:: Prompt ::
Which lines below contain the word "hand"? Copy each one.

:: Extracted records ::
********************

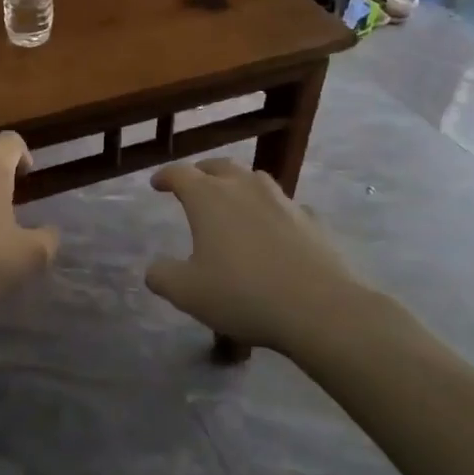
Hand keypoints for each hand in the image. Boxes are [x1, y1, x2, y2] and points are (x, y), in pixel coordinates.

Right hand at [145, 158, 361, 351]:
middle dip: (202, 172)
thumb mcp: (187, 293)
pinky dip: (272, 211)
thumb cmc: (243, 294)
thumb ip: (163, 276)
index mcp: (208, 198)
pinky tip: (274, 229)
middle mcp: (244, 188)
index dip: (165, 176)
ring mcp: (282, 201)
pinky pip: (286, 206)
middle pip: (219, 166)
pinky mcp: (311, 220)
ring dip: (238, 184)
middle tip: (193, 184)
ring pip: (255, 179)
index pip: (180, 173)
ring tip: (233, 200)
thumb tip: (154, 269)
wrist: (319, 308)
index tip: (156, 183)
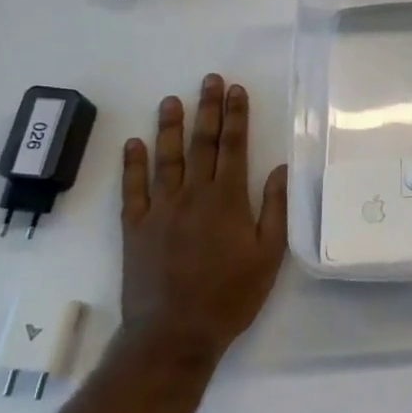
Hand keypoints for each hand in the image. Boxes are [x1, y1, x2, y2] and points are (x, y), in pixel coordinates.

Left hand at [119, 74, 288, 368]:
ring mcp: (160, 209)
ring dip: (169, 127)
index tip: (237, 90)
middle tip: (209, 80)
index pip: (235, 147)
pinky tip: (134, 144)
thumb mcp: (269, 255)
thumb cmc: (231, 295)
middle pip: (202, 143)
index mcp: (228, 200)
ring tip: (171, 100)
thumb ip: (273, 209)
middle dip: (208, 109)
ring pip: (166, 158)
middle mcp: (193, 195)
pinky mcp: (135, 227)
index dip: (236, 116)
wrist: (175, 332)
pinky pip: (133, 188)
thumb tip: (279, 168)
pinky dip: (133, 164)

********************

:: Your solution ::
Hand keypoints for each hand in the image. Boxes are [x1, y1, x2, y2] and points are (x, y), in pixel coordinates.
Right hand at [145, 158, 361, 351]:
Hand keypoints for each hand in the image. Boxes are [x1, y1, x2, y2] and points are (x, y), in pixel coordinates.
Left hand at [119, 74, 288, 368]:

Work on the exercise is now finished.